-- Provided data --
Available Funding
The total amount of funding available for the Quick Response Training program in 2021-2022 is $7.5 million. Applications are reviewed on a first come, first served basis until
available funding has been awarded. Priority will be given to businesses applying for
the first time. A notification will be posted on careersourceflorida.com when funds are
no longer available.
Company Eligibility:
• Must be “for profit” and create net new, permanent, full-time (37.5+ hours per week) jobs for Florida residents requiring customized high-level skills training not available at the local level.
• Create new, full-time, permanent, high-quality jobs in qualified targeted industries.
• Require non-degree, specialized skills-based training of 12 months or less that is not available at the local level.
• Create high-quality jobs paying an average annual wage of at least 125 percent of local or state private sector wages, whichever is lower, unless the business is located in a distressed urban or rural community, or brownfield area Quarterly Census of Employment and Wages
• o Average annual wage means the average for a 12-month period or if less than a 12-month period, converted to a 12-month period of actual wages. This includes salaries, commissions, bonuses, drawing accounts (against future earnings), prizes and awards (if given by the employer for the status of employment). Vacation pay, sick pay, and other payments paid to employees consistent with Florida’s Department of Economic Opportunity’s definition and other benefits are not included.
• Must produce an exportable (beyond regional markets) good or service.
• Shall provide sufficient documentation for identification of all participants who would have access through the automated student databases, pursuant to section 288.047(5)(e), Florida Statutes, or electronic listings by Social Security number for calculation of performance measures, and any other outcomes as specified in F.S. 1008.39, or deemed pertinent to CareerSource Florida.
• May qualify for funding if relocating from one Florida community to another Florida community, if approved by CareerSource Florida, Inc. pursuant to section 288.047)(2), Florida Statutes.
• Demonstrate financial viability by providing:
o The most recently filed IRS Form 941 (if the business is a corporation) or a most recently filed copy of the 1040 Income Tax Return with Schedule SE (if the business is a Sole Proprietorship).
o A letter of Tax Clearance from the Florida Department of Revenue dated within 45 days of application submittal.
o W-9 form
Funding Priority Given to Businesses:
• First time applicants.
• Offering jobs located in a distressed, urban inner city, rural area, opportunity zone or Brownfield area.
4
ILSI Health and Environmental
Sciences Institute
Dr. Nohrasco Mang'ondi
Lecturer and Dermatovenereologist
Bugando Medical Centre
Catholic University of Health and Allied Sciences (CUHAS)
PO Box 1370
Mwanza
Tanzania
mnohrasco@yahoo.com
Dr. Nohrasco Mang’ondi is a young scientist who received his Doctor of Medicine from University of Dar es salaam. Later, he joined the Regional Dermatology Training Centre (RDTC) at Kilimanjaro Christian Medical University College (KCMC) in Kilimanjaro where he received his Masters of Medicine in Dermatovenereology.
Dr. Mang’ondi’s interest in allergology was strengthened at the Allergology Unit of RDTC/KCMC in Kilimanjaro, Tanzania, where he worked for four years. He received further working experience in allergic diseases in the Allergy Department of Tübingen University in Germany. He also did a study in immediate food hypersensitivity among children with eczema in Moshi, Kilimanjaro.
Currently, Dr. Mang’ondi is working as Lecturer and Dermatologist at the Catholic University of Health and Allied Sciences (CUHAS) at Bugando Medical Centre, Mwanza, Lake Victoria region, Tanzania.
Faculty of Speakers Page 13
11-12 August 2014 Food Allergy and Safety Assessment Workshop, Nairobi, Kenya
* * *
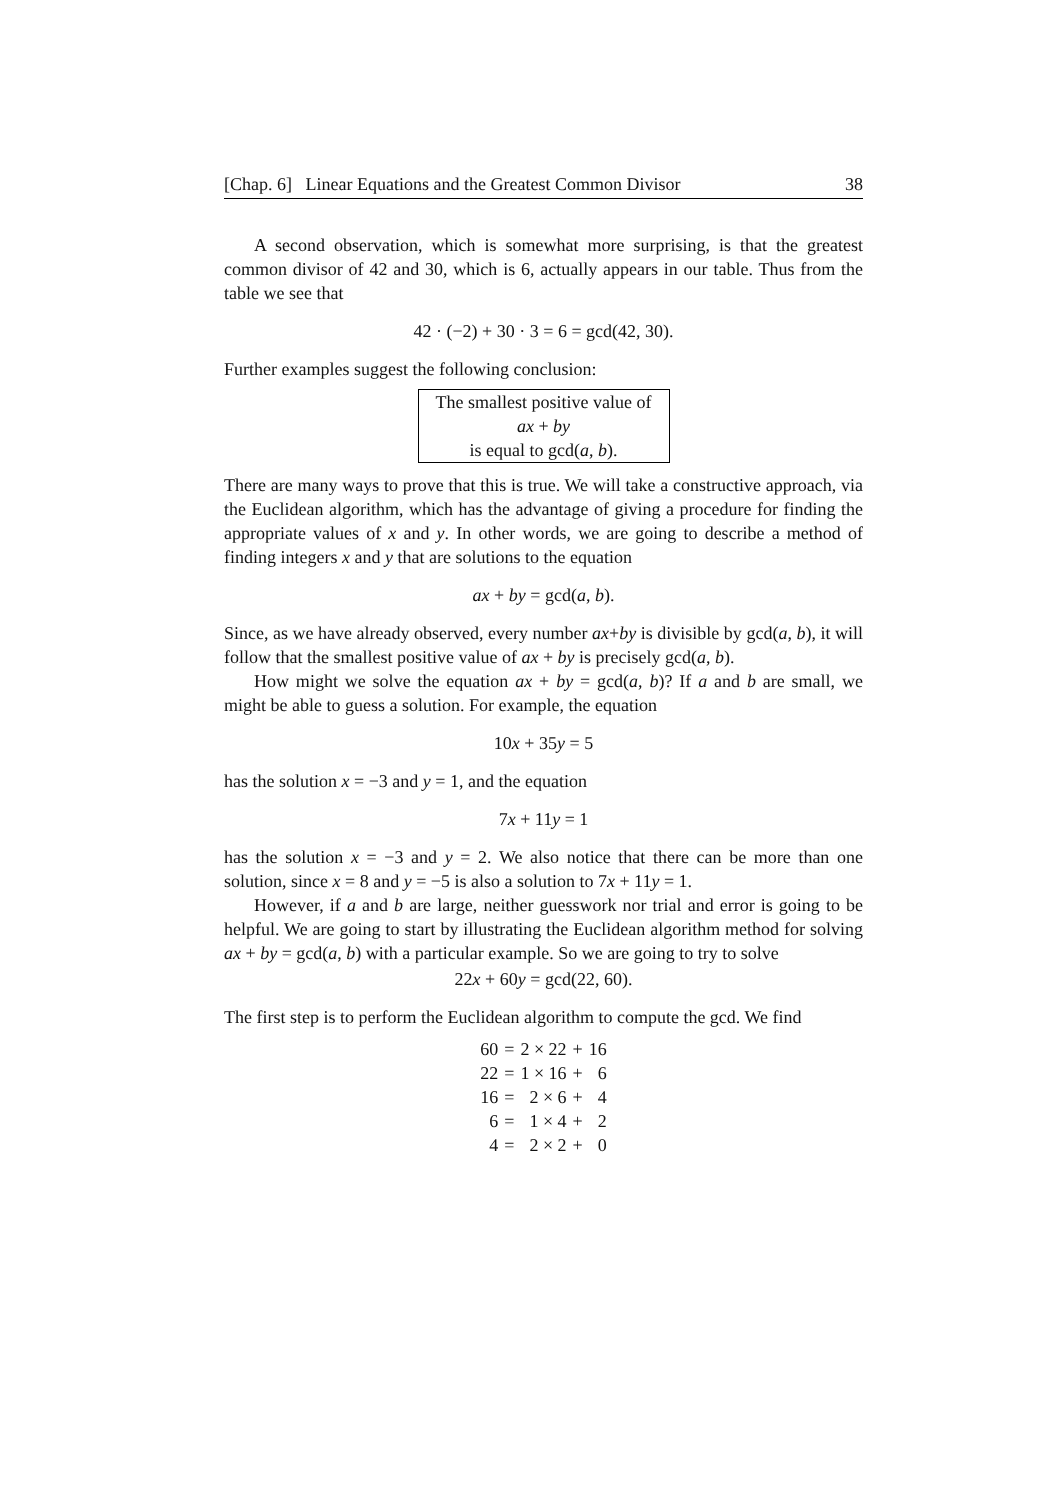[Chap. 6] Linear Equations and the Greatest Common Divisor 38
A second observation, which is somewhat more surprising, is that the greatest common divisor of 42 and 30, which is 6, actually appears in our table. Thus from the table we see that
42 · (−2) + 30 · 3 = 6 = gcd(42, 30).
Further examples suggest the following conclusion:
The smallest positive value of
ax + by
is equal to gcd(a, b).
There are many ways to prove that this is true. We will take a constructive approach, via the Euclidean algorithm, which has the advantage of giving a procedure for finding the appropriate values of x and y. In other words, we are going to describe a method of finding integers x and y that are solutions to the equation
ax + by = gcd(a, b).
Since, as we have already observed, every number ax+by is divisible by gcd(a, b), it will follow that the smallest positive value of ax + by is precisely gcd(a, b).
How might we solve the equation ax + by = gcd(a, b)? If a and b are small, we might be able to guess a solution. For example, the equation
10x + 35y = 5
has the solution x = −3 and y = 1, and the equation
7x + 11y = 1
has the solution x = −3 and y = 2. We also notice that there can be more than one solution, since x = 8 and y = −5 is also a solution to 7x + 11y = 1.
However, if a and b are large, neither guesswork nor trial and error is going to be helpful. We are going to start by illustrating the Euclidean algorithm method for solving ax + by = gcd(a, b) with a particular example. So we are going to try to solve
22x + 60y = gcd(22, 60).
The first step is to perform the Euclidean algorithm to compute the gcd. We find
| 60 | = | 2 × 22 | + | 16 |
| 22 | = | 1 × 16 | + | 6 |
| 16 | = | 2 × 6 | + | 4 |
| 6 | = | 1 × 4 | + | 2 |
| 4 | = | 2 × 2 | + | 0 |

-- Exercise --
Print exactly the lines above, between the one holding "good or service." and the one holding "Demonstrate financial viability", inclusive, and nothing besides.

-- Solution to the exercise --
• Must produce an exportable (beyond regional markets) good or service.
• Shall provide sufficient documentation for identification of all participants who would have access through the automated student databases, pursuant to section 288.047(5)(e), Florida Statutes, or electronic listings by Social Security number for calculation of performance measures, and any other outcomes as specified in F.S. 1008.39, or deemed pertinent to CareerSource Florida.
• May qualify for funding if relocating from one Florida community to another Florida community, if approved by CareerSource Florida, Inc. pursuant to section 288.047)(2), Florida Statutes.
• Demonstrate financial viability by providing:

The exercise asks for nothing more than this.